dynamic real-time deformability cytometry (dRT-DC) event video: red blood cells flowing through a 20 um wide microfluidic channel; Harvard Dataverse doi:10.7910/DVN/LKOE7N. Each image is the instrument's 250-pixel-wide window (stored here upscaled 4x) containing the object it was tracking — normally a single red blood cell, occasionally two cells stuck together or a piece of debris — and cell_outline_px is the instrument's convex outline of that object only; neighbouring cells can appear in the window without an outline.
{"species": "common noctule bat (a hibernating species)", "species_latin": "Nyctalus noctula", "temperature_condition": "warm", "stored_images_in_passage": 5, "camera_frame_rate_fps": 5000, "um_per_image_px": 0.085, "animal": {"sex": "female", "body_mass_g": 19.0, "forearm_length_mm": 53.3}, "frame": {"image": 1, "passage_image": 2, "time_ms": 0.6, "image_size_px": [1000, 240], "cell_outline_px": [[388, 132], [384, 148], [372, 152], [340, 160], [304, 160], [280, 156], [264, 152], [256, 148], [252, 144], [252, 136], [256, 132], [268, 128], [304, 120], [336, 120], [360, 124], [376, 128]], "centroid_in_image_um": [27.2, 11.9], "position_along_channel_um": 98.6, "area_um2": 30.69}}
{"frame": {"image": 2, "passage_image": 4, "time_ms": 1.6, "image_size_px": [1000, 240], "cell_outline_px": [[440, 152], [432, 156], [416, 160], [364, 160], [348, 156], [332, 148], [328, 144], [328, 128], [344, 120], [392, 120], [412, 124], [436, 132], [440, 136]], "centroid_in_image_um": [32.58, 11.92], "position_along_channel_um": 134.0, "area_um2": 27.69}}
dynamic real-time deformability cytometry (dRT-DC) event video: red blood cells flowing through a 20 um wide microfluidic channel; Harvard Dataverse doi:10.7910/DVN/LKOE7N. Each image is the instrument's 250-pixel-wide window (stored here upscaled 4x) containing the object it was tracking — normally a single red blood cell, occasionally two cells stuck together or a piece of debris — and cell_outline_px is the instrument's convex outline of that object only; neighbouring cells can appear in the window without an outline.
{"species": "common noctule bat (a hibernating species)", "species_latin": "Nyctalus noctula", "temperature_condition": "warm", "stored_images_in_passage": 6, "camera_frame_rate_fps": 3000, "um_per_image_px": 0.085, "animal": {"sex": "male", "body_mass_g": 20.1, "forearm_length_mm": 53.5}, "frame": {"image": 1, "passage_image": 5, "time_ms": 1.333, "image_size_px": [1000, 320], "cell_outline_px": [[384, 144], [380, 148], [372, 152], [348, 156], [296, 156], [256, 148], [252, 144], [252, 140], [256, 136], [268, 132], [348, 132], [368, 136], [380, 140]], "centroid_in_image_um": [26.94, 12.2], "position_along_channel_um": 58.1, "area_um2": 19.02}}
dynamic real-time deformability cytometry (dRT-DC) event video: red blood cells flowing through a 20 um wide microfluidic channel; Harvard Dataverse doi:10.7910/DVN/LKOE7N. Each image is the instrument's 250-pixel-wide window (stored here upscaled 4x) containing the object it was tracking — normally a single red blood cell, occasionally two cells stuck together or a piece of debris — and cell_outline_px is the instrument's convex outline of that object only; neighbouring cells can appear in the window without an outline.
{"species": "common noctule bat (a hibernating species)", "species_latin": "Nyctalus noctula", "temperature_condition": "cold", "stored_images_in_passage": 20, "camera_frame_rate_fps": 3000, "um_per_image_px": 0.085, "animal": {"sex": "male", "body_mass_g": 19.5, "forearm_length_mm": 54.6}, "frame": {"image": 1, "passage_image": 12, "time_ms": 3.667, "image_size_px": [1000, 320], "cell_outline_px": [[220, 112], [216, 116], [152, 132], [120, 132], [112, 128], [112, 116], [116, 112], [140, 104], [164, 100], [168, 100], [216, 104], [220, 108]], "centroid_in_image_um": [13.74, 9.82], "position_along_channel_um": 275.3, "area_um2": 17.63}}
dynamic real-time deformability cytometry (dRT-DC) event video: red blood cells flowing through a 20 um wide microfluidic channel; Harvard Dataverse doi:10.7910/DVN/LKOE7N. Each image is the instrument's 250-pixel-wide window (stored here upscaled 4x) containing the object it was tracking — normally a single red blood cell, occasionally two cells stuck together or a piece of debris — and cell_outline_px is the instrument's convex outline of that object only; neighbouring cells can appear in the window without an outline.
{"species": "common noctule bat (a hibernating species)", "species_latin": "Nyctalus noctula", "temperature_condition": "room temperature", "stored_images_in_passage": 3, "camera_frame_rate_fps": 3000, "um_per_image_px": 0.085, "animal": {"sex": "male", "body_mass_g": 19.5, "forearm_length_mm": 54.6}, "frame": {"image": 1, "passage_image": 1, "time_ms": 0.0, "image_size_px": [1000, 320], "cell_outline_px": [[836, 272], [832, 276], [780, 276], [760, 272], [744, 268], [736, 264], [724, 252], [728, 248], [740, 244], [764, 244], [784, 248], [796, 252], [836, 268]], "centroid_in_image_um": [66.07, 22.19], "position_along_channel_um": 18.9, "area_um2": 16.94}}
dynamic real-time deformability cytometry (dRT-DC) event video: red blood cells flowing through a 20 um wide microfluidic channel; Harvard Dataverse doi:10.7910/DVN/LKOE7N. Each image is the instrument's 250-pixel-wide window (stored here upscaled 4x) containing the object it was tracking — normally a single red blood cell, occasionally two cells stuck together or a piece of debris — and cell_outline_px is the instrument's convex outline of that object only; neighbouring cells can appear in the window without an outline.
--
- [Directions] Retype the entries exactly, including every line.

- [Answer below]
dynamic real-time deformability cytometry (dRT-DC) event video: red blood cells flowing through a 20 um wide microfluidic channel; Harvard Dataverse doi:10.7910/DVN/LKOE7N. Each image is the instrument's 250-pixel-wide window (stored here upscaled 4x) containing the object it was tracking — normally a single red blood cell, occasionally two cells stuck together or a piece of debris — and cell_outline_px is the instrument's convex outline of that object only; neighbouring cells can appear in the window without an outline.
{"species": "common noctule bat (a hibernating species)", "species_latin": "Nyctalus noctula", "temperature_condition": "warm", "stored_images_in_passage": 5, "camera_frame_rate_fps": 5000, "um_per_image_px": 0.085, "animal": {"sex": "female", "body_mass_g": 19.0, "forearm_length_mm": 53.3}, "frame": {"image": 1, "passage_image": 2, "time_ms": 0.6, "image_size_px": [1000, 240], "cell_outline_px": [[388, 132], [384, 148], [372, 152], [340, 160], [304, 160], [280, 156], [264, 152], [256, 148], [252, 144], [252, 136], [256, 132], [268, 128], [304, 120], [336, 120], [360, 124], [376, 128]], "centroid_in_image_um": [27.2, 11.9], "position_along_channel_um": 98.6, "area_um2": 30.69}}
{"frame": {"image": 2, "passage_image": 4, "time_ms": 1.6, "image_size_px": [1000, 240], "cell_outline_px": [[440, 152], [432, 156], [416, 160], [364, 160], [348, 156], [332, 148], [328, 144], [328, 128], [344, 120], [392, 120], [412, 124], [436, 132], [440, 136]], "centroid_in_image_um": [32.58, 11.92], "position_along_channel_um": 134.0, "area_um2": 27.69}}
dynamic real-time deformability cytometry (dRT-DC) event video: red blood cells flowing through a 20 um wide microfluidic channel; Harvard Dataverse doi:10.7910/DVN/LKOE7N. Each image is the instrument's 250-pixel-wide window (stored here upscaled 4x) containing the object it was tracking — normally a single red blood cell, occasionally two cells stuck together or a piece of debris — and cell_outline_px is the instrument's convex outline of that object only; neighbouring cells can appear in the window without an outline.
{"species": "common noctule bat (a hibernating species)", "species_latin": "Nyctalus noctula", "temperature_condition": "warm", "stored_images_in_passage": 6, "camera_frame_rate_fps": 3000, "um_per_image_px": 0.085, "animal": {"sex": "male", "body_mass_g": 20.1, "forearm_length_mm": 53.5}, "frame": {"image": 1, "passage_image": 5, "time_ms": 1.333, "image_size_px": [1000, 320], "cell_outline_px": [[384, 144], [380, 148], [372, 152], [348, 156], [296, 156], [256, 148], [252, 144], [252, 140], [256, 136], [268, 132], [348, 132], [368, 136], [380, 140]], "centroid_in_image_um": [26.94, 12.2], "position_along_channel_um": 58.1, "area_um2": 19.02}}
dynamic real-time deformability cytometry (dRT-DC) event video: red blood cells flowing through a 20 um wide microfluidic channel; Harvard Dataverse doi:10.7910/DVN/LKOE7N. Each image is the instrument's 250-pixel-wide window (stored here upscaled 4x) containing the object it was tracking — normally a single red blood cell, occasionally two cells stuck together or a piece of debris — and cell_outline_px is the instrument's convex outline of that object only; neighbouring cells can appear in the window without an outline.
{"species": "common noctule bat (a hibernating species)", "species_latin": "Nyctalus noctula", "temperature_condition": "cold", "stored_images_in_passage": 20, "camera_frame_rate_fps": 3000, "um_per_image_px": 0.085, "animal": {"sex": "male", "body_mass_g": 19.5, "forearm_length_mm": 54.6}, "frame": {"image": 1, "passage_image": 12, "time_ms": 3.667, "image_size_px": [1000, 320], "cell_outline_px": [[220, 112], [216, 116], [152, 132], [120, 132], [112, 128], [112, 116], [116, 112], [140, 104], [164, 100], [168, 100], [216, 104], [220, 108]], "centroid_in_image_um": [13.74, 9.82], "position_along_channel_um": 275.3, "area_um2": 17.63}}
dynamic real-time deformability cytometry (dRT-DC) event video: red blood cells flowing through a 20 um wide microfluidic channel; Harvard Dataverse doi:10.7910/DVN/LKOE7N. Each image is the instrument's 250-pixel-wide window (stored here upscaled 4x) containing the object it was tracking — normally a single red blood cell, occasionally two cells stuck together or a piece of debris — and cell_outline_px is the instrument's convex outline of that object only; neighbouring cells can appear in the window without an outline.
{"species": "common noctule bat (a hibernating species)", "species_latin": "Nyctalus noctula", "temperature_condition": "room temperature", "stored_images_in_passage": 3, "camera_frame_rate_fps": 3000, "um_per_image_px": 0.085, "animal": {"sex": "male", "body_mass_g": 19.5, "forearm_length_mm": 54.6}, "frame": {"image": 1, "passage_image": 1, "time_ms": 0.0, "image_size_px": [1000, 320], "cell_outline_px": [[836, 272], [832, 276], [780, 276], [760, 272], [744, 268], [736, 264], [724, 252], [728, 248], [740, 244], [764, 244], [784, 248], [796, 252], [836, 268]], "centroid_in_image_um": [66.07, 22.19], "position_along_channel_um": 18.9, "area_um2": 16.94}}
dynamic real-time deformability cytometry (dRT-DC) event video: red blood cells flowing through a 20 um wide microfluidic channel; Harvard Dataverse doi:10.7910/DVN/LKOE7N. Each image is the instrument's 250-pixel-wide window (stored here upscaled 4x) containing the object it was tracking — normally a single red blood cell, occasionally two cells stuck together or a piece of debris — and cell_outline_px is the instrument's convex outline of that object only; neighbouring cells can appear in the window without an outline.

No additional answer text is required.